» **PROBLEM STATEMENT**
Report how many lines in the items below contain the word "What", giving only the number.
### ENTRIES SHOWN
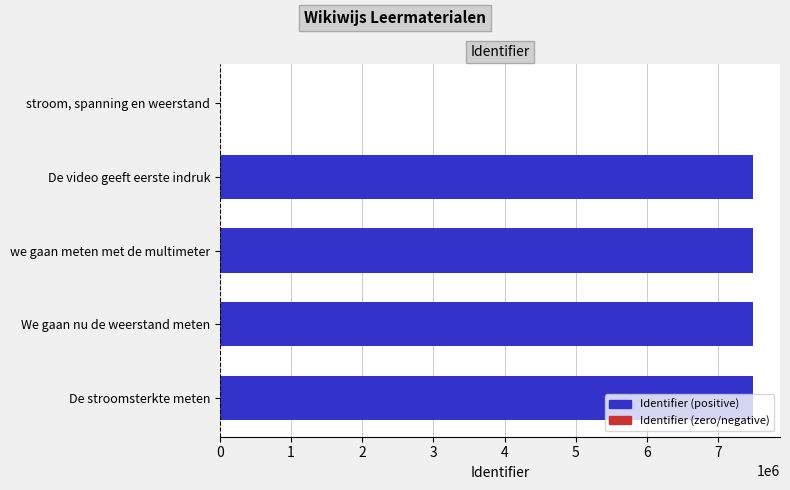

What is the sum of the values at we gaan meten met de multimeter and De video geeft eerste indruk?

14993648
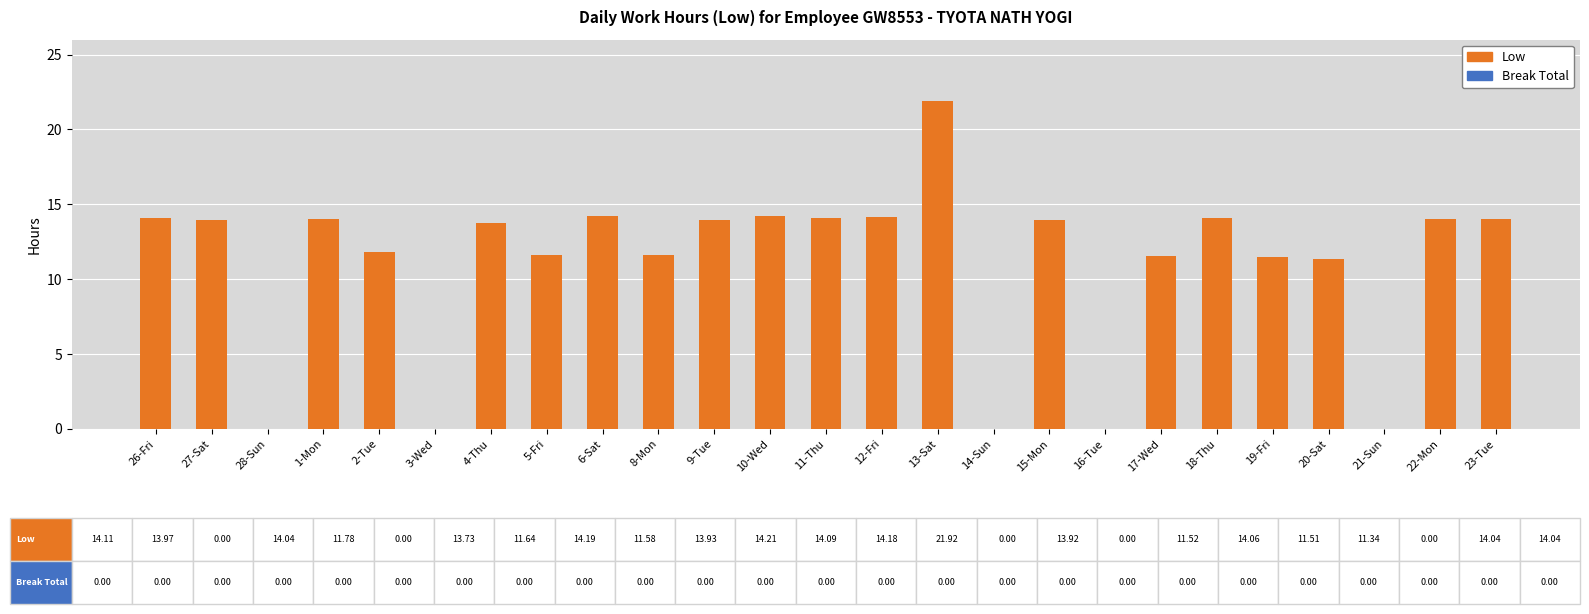

What is the sum of the values at 21-Sun and 11-Thu?

14.1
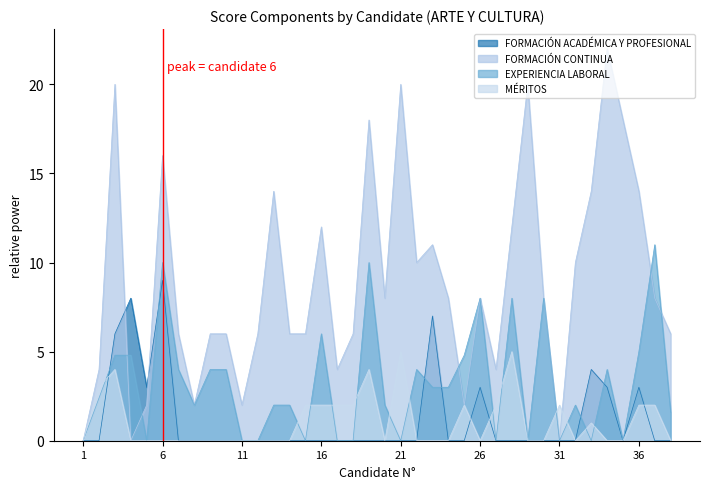

Which label corresponds to the largest value in the chart?

34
######
» **RESPONSE BOX**
2